** Opening TASK INPUTS block **

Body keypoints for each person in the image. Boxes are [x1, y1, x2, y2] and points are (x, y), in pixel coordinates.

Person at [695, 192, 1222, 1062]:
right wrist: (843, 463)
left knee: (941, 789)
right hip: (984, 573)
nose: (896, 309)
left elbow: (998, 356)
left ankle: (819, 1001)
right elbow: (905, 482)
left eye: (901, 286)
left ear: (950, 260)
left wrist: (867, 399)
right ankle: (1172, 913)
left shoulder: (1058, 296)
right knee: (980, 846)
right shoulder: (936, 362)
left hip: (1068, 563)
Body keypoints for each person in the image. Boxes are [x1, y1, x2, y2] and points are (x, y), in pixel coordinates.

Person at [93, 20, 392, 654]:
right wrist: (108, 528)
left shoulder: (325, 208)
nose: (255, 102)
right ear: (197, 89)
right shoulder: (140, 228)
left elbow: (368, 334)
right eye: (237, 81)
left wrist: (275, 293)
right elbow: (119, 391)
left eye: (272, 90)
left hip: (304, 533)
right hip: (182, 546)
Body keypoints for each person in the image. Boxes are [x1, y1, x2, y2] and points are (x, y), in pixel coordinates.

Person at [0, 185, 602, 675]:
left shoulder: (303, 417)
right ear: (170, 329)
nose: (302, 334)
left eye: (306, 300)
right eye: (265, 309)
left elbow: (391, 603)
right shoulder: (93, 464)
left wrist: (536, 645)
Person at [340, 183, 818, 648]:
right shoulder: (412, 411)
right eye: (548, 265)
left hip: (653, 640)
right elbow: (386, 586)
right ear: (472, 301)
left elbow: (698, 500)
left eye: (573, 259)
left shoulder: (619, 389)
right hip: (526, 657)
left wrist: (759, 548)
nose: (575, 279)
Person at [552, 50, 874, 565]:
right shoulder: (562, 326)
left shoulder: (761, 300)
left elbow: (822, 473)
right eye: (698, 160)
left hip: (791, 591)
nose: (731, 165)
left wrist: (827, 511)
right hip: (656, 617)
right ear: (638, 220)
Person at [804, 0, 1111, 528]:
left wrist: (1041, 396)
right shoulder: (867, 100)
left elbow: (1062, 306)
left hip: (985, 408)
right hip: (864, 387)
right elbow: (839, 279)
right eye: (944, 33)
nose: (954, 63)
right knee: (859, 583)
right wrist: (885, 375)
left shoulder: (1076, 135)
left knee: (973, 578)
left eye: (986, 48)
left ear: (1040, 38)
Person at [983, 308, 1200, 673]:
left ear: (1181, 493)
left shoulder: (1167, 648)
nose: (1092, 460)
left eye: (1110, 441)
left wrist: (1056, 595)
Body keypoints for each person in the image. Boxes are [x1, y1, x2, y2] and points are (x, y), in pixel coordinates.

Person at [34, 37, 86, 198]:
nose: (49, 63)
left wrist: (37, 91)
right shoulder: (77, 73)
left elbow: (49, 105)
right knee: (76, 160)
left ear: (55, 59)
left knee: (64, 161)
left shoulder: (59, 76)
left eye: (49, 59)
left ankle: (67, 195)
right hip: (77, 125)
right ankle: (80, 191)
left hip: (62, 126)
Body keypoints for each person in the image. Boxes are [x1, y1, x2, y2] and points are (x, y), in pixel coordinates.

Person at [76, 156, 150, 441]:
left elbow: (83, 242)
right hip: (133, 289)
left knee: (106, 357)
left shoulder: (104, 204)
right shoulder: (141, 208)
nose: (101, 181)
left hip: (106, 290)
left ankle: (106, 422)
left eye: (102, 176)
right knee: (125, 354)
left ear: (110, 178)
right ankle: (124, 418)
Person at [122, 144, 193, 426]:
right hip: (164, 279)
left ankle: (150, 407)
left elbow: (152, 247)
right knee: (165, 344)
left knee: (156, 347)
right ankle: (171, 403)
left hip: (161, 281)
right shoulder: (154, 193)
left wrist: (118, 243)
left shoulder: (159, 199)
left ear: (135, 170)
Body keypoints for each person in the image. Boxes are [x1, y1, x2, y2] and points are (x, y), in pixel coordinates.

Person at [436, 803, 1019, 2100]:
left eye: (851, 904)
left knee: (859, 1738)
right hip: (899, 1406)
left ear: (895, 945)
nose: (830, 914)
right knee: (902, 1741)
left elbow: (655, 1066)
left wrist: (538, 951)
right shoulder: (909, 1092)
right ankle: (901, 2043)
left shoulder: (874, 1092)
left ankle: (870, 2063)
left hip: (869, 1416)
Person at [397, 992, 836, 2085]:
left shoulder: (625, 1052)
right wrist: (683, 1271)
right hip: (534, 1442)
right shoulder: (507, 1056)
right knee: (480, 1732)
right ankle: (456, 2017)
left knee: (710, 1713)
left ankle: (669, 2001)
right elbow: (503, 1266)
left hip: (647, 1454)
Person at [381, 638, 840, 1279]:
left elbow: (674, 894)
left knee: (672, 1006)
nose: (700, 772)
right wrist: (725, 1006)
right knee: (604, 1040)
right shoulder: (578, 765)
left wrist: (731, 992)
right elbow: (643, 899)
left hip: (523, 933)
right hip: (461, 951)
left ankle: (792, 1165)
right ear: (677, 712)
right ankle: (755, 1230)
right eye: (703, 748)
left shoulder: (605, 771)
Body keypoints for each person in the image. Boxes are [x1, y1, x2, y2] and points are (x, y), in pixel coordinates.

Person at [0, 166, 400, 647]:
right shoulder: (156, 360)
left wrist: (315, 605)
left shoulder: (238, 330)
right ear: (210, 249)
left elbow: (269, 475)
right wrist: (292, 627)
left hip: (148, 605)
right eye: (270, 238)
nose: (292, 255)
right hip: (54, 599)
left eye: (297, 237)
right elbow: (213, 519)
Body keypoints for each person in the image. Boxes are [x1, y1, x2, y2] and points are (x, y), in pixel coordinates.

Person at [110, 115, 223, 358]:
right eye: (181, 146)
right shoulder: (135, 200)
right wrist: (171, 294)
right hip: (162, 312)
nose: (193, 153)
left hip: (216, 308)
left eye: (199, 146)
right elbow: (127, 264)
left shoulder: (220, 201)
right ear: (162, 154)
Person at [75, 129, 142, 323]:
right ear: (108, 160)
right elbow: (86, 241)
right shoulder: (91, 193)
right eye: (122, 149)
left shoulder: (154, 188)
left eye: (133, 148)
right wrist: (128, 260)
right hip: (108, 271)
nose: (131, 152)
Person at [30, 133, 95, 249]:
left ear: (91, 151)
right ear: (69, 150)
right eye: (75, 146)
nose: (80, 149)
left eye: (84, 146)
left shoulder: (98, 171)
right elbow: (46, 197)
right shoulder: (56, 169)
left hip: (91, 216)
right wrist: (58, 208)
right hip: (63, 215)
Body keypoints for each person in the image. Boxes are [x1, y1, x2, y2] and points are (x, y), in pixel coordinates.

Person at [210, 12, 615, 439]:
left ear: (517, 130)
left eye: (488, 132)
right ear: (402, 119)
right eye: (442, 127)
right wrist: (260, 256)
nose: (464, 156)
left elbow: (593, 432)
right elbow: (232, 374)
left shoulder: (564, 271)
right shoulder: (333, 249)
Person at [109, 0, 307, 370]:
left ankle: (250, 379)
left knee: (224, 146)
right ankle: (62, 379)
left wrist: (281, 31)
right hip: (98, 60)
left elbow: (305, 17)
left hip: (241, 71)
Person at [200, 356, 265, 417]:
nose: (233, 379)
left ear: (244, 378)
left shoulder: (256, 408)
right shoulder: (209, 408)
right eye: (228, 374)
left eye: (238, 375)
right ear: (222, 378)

** Closing TASK INPUTS block **

# TASK TO CARRY OUT:
Reproduce the material exactly, from the first line to the last.

# WORKED SOLUTION:
Body keypoints for each person in the image. Boxes are [x1, y1, x2, y2] and points are (x, y), in pixel coordinates.

Person at [695, 192, 1222, 1062]:
right wrist: (843, 463)
left knee: (941, 789)
right hip: (984, 573)
nose: (896, 309)
left elbow: (998, 356)
left ankle: (819, 1001)
right elbow: (905, 482)
left eye: (901, 286)
left ear: (950, 260)
left wrist: (867, 399)
right ankle: (1172, 913)
left shoulder: (1058, 296)
right knee: (980, 846)
right shoulder: (936, 362)
left hip: (1068, 563)
Body keypoints for each person in the image. Boxes are [x1, y1, x2, y2] and points are (x, y), in pixel coordinates.

Person at [93, 20, 392, 654]:
right wrist: (108, 528)
left shoulder: (325, 208)
nose: (255, 102)
right ear: (197, 89)
right shoulder: (140, 228)
left elbow: (368, 334)
right eye: (237, 81)
left wrist: (275, 293)
right elbow: (119, 391)
left eye: (272, 90)
left hip: (304, 533)
right hip: (182, 546)
Body keypoints for each person in the image. Boxes are [x1, y1, x2, y2] and points are (x, y), in pixel coordinates.

Person at [0, 185, 602, 675]:
left shoulder: (303, 417)
right ear: (170, 329)
nose: (302, 334)
left eye: (306, 300)
right eye: (265, 309)
left elbow: (391, 603)
right shoulder: (93, 464)
left wrist: (536, 645)
Person at [340, 183, 818, 648]:
right shoulder: (412, 411)
right eye: (548, 265)
left hip: (653, 640)
right elbow: (386, 586)
right ear: (472, 301)
left elbow: (698, 500)
left eye: (573, 259)
left shoulder: (619, 389)
right hip: (526, 657)
left wrist: (759, 548)
nose: (575, 279)
Person at [552, 50, 874, 565]:
right shoulder: (562, 326)
left shoulder: (761, 300)
left elbow: (822, 473)
right eye: (698, 160)
left hip: (791, 591)
nose: (731, 165)
left wrist: (827, 511)
right hip: (656, 617)
right ear: (638, 220)
Person at [804, 0, 1111, 528]:
left wrist: (1041, 396)
right shoulder: (867, 100)
left elbow: (1062, 306)
left hip: (985, 408)
right hip: (864, 387)
right elbow: (839, 279)
right eye: (944, 33)
nose: (954, 63)
right knee: (859, 583)
right wrist: (885, 375)
left shoulder: (1076, 135)
left knee: (973, 578)
left eye: (986, 48)
left ear: (1040, 38)
Person at [983, 308, 1200, 673]:
left ear: (1181, 493)
left shoulder: (1167, 648)
nose: (1092, 460)
left eye: (1110, 441)
left wrist: (1056, 595)
Body keypoints for each person in the image. Boxes are [x1, y1, x2, y2] and points are (x, y), in pixel coordinates.

Person at [34, 37, 86, 198]:
nose: (49, 63)
left wrist: (37, 91)
right shoulder: (77, 73)
left elbow: (49, 105)
right knee: (76, 160)
left ear: (55, 59)
left knee: (64, 161)
left shoulder: (59, 76)
left eye: (49, 59)
left ankle: (67, 195)
right hip: (77, 125)
right ankle: (80, 191)
left hip: (62, 126)
Body keypoints for each person in the image. Boxes are [x1, y1, x2, y2] and points are (x, y), in pixel coordinates.

Person at [76, 156, 150, 441]:
left elbow: (83, 242)
right hip: (133, 289)
left knee: (106, 357)
left shoulder: (104, 204)
right shoulder: (141, 208)
nose: (101, 181)
left hip: (106, 290)
left ankle: (106, 422)
left eye: (102, 176)
right knee: (125, 354)
left ear: (110, 178)
right ankle: (124, 418)
Person at [122, 144, 193, 426]:
right hip: (164, 279)
left ankle: (150, 407)
left elbow: (152, 247)
right knee: (165, 344)
left knee: (156, 347)
right ankle: (171, 403)
left hip: (161, 281)
right shoulder: (154, 193)
left wrist: (118, 243)
left shoulder: (159, 199)
left ear: (135, 170)
Body keypoints for each person in the image. Boxes are [x1, y1, x2, y2] and points are (x, y), in pixel coordinates.

Person at [436, 803, 1019, 2100]:
left eye: (851, 904)
left knee: (859, 1738)
right hip: (899, 1406)
left ear: (895, 945)
nose: (830, 914)
right knee: (902, 1741)
left elbow: (655, 1066)
left wrist: (538, 951)
right shoulder: (909, 1092)
right ankle: (901, 2043)
left shoulder: (874, 1092)
left ankle: (870, 2063)
left hip: (869, 1416)
Person at [397, 992, 836, 2085]:
left shoulder: (625, 1052)
right wrist: (683, 1271)
right hip: (534, 1442)
right shoulder: (507, 1056)
right knee: (480, 1732)
right ankle: (456, 2017)
left knee: (710, 1713)
left ankle: (669, 2001)
right elbow: (503, 1266)
left hip: (647, 1454)
Person at [381, 638, 840, 1279]:
left elbow: (674, 894)
left knee: (672, 1006)
nose: (700, 772)
right wrist: (725, 1006)
right knee: (604, 1040)
right shoulder: (578, 765)
left wrist: (731, 992)
right elbow: (643, 899)
left hip: (523, 933)
right hip: (461, 951)
left ankle: (792, 1165)
right ear: (677, 712)
right ankle: (755, 1230)
right eye: (703, 748)
left shoulder: (605, 771)
Body keypoints for each person in the image. Boxes are [x1, y1, x2, y2] and points are (x, y), in pixel coordinates.

Person at [0, 166, 400, 647]:
right shoulder: (156, 360)
left wrist: (315, 605)
left shoulder: (238, 330)
right ear: (210, 249)
left elbow: (269, 475)
right wrist: (292, 627)
left hip: (148, 605)
right eye: (270, 238)
nose: (292, 255)
right hip: (54, 599)
left eye: (297, 237)
right elbow: (213, 519)
Body keypoints for each person in the image. Boxes are [x1, y1, x2, y2] and points are (x, y), in pixel coordinates.

Person at [110, 115, 223, 358]:
right eye: (181, 146)
right shoulder: (135, 200)
right wrist: (171, 294)
right hip: (162, 312)
nose: (193, 153)
left hip: (216, 308)
left eye: (199, 146)
right elbow: (127, 264)
left shoulder: (220, 201)
right ear: (162, 154)
Person at [75, 129, 142, 323]:
right ear: (108, 160)
right elbow: (86, 241)
right shoulder: (91, 193)
right eye: (122, 149)
left shoulder: (154, 188)
left eye: (133, 148)
right wrist: (128, 260)
right hip: (108, 271)
nose: (131, 152)
Person at [30, 133, 95, 249]:
left ear: (91, 151)
right ear: (69, 150)
right eye: (75, 146)
nose: (80, 149)
left eye: (84, 146)
left shoulder: (98, 171)
right elbow: (46, 197)
right shoulder: (56, 169)
left hip: (91, 216)
right wrist: (58, 208)
right hip: (63, 215)
Body keypoints for each person in the image. Boxes are [x1, y1, x2, y2] and points are (x, y), in pixel coordinates.

Person at [210, 12, 615, 439]:
left ear: (517, 130)
left eye: (488, 132)
right ear: (402, 119)
right eye: (442, 127)
right wrist: (260, 256)
nose: (464, 156)
left elbow: (593, 432)
right elbow: (232, 374)
left shoulder: (564, 271)
right shoulder: (333, 249)
Person at [109, 0, 307, 370]:
left ankle: (250, 379)
left knee: (224, 146)
right ankle: (62, 379)
left wrist: (281, 31)
right hip: (98, 60)
left elbow: (305, 17)
left hip: (241, 71)
Person at [200, 356, 265, 417]:
nose: (233, 379)
left ear: (244, 378)
left shoulder: (256, 408)
right shoulder: (209, 408)
right eye: (228, 374)
left eye: (238, 375)
right ear: (222, 378)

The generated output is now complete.